DIRECTIONS
Everything in the listing must be transcribed exactly, from the first line to the last.

EXCERPTED DATA
******************************

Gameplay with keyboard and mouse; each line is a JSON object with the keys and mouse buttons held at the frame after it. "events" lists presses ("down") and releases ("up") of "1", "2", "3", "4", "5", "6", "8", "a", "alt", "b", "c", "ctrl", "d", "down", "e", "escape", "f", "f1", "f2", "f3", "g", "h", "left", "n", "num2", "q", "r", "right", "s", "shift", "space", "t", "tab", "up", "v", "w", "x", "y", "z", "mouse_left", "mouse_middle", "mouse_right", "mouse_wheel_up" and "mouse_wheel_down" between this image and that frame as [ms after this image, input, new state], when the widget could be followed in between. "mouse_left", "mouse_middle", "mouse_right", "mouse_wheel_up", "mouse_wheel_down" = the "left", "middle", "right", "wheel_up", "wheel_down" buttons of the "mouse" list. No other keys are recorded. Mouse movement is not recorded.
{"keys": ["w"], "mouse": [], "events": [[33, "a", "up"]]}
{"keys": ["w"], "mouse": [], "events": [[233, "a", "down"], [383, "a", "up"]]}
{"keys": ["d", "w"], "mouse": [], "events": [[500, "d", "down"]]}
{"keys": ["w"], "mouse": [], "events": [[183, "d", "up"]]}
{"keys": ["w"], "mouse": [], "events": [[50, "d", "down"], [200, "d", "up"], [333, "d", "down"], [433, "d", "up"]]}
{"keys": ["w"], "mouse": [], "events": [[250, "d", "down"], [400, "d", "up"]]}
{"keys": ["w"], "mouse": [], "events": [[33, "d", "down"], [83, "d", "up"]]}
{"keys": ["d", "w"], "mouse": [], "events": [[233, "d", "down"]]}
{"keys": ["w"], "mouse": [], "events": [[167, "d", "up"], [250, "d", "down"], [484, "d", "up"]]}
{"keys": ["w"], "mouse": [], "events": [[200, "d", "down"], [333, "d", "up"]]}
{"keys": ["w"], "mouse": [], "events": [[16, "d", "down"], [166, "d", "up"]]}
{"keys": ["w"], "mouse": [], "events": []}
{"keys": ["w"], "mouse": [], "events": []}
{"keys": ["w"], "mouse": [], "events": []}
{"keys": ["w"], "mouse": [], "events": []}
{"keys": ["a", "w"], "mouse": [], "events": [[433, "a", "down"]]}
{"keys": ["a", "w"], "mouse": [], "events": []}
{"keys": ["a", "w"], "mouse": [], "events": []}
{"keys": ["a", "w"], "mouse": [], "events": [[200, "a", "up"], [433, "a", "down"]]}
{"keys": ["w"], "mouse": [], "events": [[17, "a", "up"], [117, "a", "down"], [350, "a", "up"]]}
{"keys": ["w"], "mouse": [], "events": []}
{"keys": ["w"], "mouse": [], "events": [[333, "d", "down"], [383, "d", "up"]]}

******************************

TASK OUTPUT
Gameplay with keyboard and mouse; each line is a JSON object with the keys and mouse buttons held at the frame after it. "events" lists presses ("down") and releases ("up") of "1", "2", "3", "4", "5", "6", "8", "a", "alt", "b", "c", "ctrl", "d", "down", "e", "escape", "f", "f1", "f2", "f3", "g", "h", "left", "n", "num2", "q", "r", "right", "s", "shift", "space", "t", "tab", "up", "v", "w", "x", "y", "z", "mouse_left", "mouse_middle", "mouse_right", "mouse_wheel_up" and "mouse_wheel_down" between this image and that frame as [ms after this image, input, new state], when the widget could be followed in between. "mouse_left", "mouse_middle", "mouse_right", "mouse_wheel_up", "mouse_wheel_down" = the "left", "middle", "right", "wheel_up", "wheel_down" buttons of the "mouse" list. No other keys are recorded. Mouse movement is not recorded.
{"keys": ["w"], "mouse": [], "events": [[33, "a", "up"]]}
{"keys": ["w"], "mouse": [], "events": [[233, "a", "down"], [383, "a", "up"]]}
{"keys": ["d", "w"], "mouse": [], "events": [[500, "d", "down"]]}
{"keys": ["w"], "mouse": [], "events": [[183, "d", "up"]]}
{"keys": ["w"], "mouse": [], "events": [[50, "d", "down"], [200, "d", "up"], [333, "d", "down"], [433, "d", "up"]]}
{"keys": ["w"], "mouse": [], "events": [[250, "d", "down"], [400, "d", "up"]]}
{"keys": ["w"], "mouse": [], "events": [[33, "d", "down"], [83, "d", "up"]]}
{"keys": ["d", "w"], "mouse": [], "events": [[233, "d", "down"]]}
{"keys": ["w"], "mouse": [], "events": [[167, "d", "up"], [250, "d", "down"], [484, "d", "up"]]}
{"keys": ["w"], "mouse": [], "events": [[200, "d", "down"], [333, "d", "up"]]}
{"keys": ["w"], "mouse": [], "events": [[16, "d", "down"], [166, "d", "up"]]}
{"keys": ["w"], "mouse": [], "events": []}
{"keys": ["w"], "mouse": [], "events": []}
{"keys": ["w"], "mouse": [], "events": []}
{"keys": ["w"], "mouse": [], "events": []}
{"keys": ["a", "w"], "mouse": [], "events": [[433, "a", "down"]]}
{"keys": ["a", "w"], "mouse": [], "events": []}
{"keys": ["a", "w"], "mouse": [], "events": []}
{"keys": ["a", "w"], "mouse": [], "events": [[200, "a", "up"], [433, "a", "down"]]}
{"keys": ["w"], "mouse": [], "events": [[17, "a", "up"], [117, "a", "down"], [350, "a", "up"]]}
{"keys": ["w"], "mouse": [], "events": []}
{"keys": ["w"], "mouse": [], "events": [[333, "d", "down"], [383, "d", "up"]]}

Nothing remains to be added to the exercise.